PROBLEM STATEMENT — Check every line of the data for the string "shadow" and copy the ones that have it.

(INPUT FOR THIS TASK Opens)

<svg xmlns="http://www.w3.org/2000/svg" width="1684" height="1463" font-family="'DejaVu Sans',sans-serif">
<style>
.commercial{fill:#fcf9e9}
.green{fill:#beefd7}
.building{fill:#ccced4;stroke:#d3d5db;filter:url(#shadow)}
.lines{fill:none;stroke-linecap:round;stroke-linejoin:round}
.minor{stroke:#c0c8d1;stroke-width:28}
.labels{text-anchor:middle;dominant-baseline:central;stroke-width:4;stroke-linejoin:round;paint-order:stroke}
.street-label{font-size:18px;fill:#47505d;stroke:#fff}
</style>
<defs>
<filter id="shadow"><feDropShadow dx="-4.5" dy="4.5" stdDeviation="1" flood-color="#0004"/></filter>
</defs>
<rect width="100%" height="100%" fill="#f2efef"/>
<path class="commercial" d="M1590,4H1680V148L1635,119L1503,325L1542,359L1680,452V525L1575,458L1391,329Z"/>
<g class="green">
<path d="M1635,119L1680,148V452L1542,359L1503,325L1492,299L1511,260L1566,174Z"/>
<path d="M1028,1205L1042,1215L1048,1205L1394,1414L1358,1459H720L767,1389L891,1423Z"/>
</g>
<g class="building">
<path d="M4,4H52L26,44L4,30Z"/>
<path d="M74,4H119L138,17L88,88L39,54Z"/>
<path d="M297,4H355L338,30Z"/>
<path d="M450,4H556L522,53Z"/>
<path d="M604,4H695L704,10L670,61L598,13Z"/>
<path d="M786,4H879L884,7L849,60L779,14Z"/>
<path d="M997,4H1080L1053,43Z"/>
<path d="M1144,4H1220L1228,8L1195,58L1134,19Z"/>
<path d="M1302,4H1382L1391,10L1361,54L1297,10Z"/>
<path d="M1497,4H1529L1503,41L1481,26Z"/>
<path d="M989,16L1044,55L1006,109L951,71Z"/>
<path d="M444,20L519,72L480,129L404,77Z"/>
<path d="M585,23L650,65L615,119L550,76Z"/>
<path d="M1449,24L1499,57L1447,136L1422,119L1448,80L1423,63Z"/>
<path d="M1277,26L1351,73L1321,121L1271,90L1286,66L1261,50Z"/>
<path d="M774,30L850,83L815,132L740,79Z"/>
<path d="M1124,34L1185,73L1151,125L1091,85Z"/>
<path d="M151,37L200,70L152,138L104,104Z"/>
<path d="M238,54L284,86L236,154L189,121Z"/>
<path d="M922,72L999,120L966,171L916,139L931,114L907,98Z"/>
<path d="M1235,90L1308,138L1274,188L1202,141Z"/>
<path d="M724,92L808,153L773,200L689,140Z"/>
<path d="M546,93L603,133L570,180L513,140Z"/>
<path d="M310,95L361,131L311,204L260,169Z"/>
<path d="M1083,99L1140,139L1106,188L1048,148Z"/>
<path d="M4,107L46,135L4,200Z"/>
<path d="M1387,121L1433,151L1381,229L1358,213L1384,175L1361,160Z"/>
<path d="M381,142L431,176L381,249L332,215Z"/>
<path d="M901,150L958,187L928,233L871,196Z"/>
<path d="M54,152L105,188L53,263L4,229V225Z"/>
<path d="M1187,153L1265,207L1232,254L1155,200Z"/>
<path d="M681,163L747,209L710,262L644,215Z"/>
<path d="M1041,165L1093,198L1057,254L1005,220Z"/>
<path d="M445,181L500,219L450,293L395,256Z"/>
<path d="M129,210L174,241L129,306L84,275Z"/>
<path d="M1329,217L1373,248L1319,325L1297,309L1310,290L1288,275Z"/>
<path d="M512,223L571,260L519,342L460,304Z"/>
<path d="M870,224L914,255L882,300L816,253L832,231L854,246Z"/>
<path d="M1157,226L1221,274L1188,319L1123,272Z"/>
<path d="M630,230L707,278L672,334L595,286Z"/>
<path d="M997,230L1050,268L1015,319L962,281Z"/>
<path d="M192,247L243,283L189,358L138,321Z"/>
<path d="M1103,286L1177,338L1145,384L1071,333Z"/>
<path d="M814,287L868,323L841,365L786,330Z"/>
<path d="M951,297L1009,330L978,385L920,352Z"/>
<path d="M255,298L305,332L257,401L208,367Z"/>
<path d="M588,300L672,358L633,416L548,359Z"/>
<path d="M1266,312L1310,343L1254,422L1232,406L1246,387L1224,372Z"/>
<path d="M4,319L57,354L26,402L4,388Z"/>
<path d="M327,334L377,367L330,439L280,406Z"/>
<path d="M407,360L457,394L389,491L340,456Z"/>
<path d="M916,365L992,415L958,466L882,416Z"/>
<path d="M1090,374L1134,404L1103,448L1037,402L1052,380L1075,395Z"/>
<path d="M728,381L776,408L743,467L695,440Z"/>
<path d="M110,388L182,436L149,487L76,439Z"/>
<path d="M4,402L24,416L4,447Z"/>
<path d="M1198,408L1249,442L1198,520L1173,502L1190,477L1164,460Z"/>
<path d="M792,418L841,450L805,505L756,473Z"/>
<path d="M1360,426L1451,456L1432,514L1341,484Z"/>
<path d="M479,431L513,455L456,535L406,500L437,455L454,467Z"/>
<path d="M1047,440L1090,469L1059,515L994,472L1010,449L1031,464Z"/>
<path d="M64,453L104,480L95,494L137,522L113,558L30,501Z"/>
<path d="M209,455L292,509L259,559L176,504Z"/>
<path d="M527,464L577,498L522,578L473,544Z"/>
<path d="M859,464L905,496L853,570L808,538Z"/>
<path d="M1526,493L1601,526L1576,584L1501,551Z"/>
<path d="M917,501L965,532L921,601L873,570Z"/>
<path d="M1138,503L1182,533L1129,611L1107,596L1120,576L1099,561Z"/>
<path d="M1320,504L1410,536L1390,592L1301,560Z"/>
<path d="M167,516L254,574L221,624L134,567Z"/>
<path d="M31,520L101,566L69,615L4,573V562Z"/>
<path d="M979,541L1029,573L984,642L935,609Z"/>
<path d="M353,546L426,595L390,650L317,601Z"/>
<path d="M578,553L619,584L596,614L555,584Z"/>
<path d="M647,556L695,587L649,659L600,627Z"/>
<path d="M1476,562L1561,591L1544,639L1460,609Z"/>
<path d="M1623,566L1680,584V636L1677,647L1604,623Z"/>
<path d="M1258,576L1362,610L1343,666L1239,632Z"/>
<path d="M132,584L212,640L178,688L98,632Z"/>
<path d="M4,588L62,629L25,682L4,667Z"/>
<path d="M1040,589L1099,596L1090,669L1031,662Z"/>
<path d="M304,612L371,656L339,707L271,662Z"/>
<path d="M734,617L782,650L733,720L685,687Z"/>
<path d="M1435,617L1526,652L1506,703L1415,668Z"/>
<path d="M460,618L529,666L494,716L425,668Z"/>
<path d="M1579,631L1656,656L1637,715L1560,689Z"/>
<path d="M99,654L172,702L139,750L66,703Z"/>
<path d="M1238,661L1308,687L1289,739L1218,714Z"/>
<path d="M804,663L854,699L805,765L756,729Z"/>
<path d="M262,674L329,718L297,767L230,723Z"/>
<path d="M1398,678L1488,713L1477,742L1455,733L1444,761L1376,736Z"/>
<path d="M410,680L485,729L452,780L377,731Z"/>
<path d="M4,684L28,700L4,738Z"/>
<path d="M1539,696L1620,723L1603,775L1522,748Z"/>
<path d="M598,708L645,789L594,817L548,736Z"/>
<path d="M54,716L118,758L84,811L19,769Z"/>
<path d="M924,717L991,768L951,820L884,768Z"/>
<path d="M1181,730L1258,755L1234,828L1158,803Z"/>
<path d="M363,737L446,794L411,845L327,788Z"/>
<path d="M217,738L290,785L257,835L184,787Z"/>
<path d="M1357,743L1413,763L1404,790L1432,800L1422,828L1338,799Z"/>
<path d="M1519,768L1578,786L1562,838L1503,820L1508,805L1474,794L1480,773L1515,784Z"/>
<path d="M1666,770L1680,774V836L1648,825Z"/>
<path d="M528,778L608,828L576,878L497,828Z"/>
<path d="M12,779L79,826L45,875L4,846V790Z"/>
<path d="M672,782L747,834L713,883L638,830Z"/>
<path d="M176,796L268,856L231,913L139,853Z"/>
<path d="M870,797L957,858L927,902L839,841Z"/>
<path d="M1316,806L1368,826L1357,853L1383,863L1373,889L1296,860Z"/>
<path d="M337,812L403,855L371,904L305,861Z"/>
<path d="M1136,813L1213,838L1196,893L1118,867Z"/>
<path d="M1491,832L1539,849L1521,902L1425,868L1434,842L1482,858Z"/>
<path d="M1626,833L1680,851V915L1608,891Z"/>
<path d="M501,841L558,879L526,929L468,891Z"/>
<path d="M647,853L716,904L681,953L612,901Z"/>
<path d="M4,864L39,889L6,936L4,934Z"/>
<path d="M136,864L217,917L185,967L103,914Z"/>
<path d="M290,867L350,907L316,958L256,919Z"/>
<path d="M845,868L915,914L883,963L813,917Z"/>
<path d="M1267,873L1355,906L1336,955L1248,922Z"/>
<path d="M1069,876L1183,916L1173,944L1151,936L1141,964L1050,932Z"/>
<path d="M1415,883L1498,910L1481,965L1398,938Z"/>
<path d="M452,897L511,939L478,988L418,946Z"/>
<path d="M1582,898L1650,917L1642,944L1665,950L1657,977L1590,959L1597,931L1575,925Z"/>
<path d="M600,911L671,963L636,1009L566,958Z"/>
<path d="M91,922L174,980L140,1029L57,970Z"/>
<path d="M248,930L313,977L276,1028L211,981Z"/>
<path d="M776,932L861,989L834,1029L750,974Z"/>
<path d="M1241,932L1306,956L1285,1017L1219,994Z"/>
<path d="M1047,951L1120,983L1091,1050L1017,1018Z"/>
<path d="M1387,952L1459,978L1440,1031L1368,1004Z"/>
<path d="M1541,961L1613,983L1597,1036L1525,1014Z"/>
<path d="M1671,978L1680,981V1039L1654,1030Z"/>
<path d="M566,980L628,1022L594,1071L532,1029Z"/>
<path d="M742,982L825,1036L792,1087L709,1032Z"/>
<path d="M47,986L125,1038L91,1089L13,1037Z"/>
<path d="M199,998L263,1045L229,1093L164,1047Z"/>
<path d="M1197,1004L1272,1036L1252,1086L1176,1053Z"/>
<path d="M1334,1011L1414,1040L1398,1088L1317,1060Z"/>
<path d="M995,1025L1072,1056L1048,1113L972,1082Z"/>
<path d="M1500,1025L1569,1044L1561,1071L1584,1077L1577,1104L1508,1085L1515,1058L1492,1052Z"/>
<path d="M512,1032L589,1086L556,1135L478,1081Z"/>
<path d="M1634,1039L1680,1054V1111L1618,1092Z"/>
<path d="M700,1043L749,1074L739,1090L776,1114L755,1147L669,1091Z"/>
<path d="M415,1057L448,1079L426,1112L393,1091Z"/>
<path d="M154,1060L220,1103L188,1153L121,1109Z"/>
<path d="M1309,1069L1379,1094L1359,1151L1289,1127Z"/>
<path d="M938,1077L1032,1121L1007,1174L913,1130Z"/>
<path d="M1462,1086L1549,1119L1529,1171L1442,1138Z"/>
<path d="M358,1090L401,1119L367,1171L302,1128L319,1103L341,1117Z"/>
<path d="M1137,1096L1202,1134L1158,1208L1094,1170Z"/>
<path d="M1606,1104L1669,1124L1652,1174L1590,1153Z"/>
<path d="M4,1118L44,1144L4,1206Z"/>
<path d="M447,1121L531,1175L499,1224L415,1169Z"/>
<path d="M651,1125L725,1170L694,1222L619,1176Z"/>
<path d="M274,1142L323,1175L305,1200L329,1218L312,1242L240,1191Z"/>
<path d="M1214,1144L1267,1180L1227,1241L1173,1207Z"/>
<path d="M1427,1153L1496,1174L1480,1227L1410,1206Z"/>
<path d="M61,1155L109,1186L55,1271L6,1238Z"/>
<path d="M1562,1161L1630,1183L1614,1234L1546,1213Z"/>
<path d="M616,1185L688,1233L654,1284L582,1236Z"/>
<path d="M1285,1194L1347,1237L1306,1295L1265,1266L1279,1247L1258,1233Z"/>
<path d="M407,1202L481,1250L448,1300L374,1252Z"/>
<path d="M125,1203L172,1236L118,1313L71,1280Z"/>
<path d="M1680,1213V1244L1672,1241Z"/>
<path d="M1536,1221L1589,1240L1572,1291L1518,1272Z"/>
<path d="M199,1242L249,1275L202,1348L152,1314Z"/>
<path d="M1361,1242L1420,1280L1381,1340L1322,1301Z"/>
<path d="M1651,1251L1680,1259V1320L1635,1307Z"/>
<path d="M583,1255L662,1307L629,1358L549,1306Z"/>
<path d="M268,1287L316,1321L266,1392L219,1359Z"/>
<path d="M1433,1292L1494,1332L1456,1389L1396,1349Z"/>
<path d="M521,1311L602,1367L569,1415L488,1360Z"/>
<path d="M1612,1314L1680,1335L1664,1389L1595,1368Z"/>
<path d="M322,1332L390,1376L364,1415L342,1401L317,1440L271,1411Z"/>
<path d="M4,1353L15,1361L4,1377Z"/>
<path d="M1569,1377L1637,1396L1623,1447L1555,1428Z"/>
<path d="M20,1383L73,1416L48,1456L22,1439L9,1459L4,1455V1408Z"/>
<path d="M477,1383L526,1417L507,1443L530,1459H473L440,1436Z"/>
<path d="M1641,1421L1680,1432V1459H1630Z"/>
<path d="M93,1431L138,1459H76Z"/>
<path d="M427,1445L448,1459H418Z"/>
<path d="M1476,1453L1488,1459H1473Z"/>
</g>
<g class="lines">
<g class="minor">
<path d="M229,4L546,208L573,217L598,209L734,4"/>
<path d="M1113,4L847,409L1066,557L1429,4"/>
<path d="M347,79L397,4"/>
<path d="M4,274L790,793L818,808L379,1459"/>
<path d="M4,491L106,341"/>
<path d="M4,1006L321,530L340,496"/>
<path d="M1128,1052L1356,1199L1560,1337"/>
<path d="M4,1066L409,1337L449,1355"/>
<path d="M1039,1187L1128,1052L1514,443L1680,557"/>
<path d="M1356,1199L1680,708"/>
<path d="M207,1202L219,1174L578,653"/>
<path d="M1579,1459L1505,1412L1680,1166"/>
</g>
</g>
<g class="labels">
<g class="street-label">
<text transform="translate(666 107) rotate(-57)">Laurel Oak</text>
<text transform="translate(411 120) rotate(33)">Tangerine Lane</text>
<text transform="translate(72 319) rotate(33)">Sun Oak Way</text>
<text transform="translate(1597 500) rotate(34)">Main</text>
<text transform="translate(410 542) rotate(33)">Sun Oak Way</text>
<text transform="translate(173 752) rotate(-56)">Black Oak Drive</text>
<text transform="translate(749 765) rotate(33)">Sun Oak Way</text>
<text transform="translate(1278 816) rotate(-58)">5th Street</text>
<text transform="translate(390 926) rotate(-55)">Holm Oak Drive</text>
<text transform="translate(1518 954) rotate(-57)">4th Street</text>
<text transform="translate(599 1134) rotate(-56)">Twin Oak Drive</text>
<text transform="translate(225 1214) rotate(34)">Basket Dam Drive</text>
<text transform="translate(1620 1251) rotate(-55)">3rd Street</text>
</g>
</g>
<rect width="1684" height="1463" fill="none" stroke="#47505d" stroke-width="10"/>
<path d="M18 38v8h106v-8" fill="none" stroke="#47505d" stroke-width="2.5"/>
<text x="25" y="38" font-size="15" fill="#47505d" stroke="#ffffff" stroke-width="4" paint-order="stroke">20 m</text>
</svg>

(INPUT FOR THIS TASK Closes)

RESULT BELOW —
.building{fill:#ccced4;stroke:#d3d5db;filter:url(#shadow)}
<filter id="shadow"><feDropShadow dx="-4.5" dy="4.5" stdDeviation="1" flood-color="#0004"/></filter>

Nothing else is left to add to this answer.